**About this exercise**
Beginning with the first line of the entries below, quote each line until you reach and include the line with "left knee: (379, 271)".

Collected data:
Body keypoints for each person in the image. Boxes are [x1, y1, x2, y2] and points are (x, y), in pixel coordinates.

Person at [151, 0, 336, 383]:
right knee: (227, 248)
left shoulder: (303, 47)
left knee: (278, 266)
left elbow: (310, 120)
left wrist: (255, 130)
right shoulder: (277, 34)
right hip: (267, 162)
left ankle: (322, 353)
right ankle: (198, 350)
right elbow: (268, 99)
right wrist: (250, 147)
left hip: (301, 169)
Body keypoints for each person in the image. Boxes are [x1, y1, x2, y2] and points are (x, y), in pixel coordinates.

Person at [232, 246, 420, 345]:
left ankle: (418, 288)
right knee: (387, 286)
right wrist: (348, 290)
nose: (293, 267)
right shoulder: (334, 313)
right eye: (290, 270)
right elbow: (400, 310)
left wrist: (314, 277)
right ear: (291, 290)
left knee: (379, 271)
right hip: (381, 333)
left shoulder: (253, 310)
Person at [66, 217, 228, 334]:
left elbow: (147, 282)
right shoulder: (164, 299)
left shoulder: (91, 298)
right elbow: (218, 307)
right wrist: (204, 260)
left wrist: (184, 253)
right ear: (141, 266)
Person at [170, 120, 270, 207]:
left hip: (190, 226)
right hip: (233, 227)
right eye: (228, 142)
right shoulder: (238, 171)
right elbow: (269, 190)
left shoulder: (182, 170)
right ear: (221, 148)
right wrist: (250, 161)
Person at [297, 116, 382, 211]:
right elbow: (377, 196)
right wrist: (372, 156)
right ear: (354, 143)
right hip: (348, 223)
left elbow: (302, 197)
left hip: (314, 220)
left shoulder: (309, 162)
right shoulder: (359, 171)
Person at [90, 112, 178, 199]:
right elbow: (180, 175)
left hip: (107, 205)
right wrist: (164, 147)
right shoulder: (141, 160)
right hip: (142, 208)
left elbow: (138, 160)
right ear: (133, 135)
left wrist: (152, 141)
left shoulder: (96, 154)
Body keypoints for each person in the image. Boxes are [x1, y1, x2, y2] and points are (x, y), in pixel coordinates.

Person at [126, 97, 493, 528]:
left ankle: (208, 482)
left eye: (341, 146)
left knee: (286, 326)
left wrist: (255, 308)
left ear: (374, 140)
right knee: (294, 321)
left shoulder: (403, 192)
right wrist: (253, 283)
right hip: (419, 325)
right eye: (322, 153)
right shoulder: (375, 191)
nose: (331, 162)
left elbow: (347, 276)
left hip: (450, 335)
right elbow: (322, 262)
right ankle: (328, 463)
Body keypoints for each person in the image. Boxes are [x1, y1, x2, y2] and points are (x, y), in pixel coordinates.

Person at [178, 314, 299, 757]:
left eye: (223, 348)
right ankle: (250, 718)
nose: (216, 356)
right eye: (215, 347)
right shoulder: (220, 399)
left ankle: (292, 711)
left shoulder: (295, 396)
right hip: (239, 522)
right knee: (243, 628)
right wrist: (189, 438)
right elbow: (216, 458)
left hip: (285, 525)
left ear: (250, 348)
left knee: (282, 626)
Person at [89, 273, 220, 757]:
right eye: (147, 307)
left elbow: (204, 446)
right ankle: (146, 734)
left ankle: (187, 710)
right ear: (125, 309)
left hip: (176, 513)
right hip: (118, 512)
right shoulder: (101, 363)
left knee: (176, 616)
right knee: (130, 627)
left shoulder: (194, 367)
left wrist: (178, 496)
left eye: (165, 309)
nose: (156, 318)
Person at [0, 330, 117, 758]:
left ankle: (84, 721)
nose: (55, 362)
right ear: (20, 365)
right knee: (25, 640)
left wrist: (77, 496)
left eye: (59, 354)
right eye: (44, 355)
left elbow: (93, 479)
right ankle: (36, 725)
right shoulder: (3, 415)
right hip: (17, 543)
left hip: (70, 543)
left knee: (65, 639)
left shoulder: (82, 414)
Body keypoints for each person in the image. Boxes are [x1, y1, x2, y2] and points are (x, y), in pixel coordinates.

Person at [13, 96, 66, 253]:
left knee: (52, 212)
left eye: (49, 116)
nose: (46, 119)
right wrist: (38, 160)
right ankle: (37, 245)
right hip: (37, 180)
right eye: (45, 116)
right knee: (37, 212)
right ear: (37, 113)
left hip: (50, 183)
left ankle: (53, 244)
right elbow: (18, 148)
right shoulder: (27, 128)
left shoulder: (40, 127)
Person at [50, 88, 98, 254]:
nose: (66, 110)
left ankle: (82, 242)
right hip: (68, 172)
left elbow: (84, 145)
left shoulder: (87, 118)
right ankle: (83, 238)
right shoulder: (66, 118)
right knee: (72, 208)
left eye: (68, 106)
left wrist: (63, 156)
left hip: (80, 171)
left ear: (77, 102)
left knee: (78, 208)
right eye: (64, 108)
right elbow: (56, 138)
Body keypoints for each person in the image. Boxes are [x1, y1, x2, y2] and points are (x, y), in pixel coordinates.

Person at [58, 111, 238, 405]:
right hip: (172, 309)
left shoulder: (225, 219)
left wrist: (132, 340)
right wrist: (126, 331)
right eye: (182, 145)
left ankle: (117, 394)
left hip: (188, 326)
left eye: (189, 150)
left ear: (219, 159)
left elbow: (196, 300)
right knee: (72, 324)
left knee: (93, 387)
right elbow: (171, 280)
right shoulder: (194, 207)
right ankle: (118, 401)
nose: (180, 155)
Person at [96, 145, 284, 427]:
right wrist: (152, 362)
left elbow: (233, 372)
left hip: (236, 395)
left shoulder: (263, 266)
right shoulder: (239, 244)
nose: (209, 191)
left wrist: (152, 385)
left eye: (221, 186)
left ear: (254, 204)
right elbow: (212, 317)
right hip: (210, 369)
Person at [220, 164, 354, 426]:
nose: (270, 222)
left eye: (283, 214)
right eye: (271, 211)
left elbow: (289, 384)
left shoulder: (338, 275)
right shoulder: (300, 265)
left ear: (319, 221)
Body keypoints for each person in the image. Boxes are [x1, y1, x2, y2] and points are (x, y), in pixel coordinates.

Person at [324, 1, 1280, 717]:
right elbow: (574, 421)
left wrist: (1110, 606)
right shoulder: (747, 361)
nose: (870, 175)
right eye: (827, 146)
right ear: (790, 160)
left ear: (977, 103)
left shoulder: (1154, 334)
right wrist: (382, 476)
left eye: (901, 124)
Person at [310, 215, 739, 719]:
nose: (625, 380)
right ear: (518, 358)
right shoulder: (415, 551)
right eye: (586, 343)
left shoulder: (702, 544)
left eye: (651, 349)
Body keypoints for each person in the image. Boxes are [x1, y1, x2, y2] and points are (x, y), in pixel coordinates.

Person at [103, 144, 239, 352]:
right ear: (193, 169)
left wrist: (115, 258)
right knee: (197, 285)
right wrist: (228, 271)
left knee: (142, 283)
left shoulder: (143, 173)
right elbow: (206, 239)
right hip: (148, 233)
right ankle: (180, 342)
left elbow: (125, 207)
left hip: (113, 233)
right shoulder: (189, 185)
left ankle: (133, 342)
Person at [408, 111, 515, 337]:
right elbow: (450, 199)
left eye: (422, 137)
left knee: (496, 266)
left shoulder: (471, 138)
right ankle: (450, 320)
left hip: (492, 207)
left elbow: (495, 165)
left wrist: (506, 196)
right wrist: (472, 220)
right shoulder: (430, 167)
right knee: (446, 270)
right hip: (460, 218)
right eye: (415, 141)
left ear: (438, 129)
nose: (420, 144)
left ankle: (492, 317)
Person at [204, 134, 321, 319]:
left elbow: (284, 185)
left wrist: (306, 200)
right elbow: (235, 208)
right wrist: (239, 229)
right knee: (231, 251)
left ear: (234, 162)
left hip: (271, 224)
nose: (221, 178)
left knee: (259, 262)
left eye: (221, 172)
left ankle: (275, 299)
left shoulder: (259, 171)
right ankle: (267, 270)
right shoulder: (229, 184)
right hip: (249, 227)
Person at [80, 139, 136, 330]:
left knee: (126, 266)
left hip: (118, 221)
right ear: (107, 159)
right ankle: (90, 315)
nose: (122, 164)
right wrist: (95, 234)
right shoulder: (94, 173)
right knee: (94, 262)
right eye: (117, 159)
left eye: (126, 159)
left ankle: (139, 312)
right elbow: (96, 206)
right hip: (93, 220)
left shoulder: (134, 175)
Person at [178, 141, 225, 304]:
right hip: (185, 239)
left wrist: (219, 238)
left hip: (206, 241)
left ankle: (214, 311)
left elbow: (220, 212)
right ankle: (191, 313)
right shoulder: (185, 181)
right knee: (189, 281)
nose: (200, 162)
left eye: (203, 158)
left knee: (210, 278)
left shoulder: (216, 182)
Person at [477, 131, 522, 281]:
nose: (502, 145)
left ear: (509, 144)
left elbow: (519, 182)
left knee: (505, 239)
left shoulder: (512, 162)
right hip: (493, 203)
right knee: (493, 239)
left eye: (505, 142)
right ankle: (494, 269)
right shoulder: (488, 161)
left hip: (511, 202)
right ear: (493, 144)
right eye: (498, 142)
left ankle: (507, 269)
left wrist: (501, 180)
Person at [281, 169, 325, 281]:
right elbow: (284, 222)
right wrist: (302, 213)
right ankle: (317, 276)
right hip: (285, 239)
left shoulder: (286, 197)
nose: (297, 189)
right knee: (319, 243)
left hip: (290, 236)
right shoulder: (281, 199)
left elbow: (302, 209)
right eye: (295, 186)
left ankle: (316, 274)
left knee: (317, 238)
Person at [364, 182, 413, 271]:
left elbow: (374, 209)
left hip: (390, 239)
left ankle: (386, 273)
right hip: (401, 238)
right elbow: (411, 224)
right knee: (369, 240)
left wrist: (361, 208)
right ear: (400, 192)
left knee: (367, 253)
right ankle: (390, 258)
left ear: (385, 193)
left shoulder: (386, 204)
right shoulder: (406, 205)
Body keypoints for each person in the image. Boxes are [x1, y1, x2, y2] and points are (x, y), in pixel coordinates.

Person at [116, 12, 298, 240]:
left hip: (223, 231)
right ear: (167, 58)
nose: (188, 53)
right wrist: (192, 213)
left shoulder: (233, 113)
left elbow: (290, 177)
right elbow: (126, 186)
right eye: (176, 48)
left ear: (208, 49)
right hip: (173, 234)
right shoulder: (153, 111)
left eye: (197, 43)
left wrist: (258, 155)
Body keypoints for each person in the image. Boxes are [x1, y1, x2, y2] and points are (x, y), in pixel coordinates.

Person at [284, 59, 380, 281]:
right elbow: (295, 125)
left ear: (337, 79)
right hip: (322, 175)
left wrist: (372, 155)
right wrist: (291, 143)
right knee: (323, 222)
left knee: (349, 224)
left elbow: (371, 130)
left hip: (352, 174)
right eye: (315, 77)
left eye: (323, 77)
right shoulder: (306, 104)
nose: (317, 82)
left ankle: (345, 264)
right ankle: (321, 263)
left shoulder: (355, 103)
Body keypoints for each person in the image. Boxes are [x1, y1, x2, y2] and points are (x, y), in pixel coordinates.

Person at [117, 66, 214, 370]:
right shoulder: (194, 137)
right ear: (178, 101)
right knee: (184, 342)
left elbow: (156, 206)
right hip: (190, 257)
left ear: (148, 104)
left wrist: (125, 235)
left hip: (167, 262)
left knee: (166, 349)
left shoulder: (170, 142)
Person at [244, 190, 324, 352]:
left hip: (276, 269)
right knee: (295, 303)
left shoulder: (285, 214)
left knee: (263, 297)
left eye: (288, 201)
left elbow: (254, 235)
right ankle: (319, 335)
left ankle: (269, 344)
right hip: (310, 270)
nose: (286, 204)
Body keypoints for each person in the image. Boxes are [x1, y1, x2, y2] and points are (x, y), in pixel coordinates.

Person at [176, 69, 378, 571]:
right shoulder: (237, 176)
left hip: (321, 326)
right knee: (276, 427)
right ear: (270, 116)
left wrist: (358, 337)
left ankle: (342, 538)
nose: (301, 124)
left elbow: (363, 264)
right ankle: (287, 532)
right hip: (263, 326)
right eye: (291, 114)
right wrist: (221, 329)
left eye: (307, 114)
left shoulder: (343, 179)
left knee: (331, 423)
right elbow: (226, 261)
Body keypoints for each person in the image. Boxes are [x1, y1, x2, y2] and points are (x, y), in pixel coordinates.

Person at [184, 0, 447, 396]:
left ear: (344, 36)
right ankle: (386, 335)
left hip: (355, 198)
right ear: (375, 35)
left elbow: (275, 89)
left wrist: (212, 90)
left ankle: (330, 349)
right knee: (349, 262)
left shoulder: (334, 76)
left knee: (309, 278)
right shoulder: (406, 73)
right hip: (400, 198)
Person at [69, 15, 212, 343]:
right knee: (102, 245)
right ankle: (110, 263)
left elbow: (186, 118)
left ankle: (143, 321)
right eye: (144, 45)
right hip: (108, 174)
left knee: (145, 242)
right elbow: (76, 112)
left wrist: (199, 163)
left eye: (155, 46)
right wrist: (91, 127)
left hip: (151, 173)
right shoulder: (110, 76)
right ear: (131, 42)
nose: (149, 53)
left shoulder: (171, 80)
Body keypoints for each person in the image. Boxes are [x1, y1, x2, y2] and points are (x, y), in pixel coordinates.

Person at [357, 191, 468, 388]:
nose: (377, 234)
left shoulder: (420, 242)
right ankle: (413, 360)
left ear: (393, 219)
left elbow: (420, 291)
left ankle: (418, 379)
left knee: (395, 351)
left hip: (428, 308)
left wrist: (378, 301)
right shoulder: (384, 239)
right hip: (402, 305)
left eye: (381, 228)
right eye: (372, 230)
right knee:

**Solution to this problem**
Body keypoints for each person in the image. Boxes are [x1, y1, x2, y2] and points are (x, y), in pixel coordinates.

Person at [151, 0, 336, 383]:
right knee: (227, 248)
left shoulder: (303, 47)
left knee: (278, 266)
left elbow: (310, 120)
left wrist: (255, 130)
right shoulder: (277, 34)
right hip: (267, 162)
left ankle: (322, 353)
right ankle: (198, 350)
right elbow: (268, 99)
right wrist: (250, 147)
left hip: (301, 169)
Body keypoints for each person in the image. Boxes are [x1, y1, x2, y2] and points are (x, y), in pixel coordinates.

Person at [232, 246, 420, 345]:
left ankle: (418, 288)
right knee: (387, 286)
right wrist: (348, 290)
nose: (293, 267)
right shoulder: (334, 313)
right eye: (290, 270)
right elbow: (400, 310)
left wrist: (314, 277)
right ear: (291, 290)
left knee: (379, 271)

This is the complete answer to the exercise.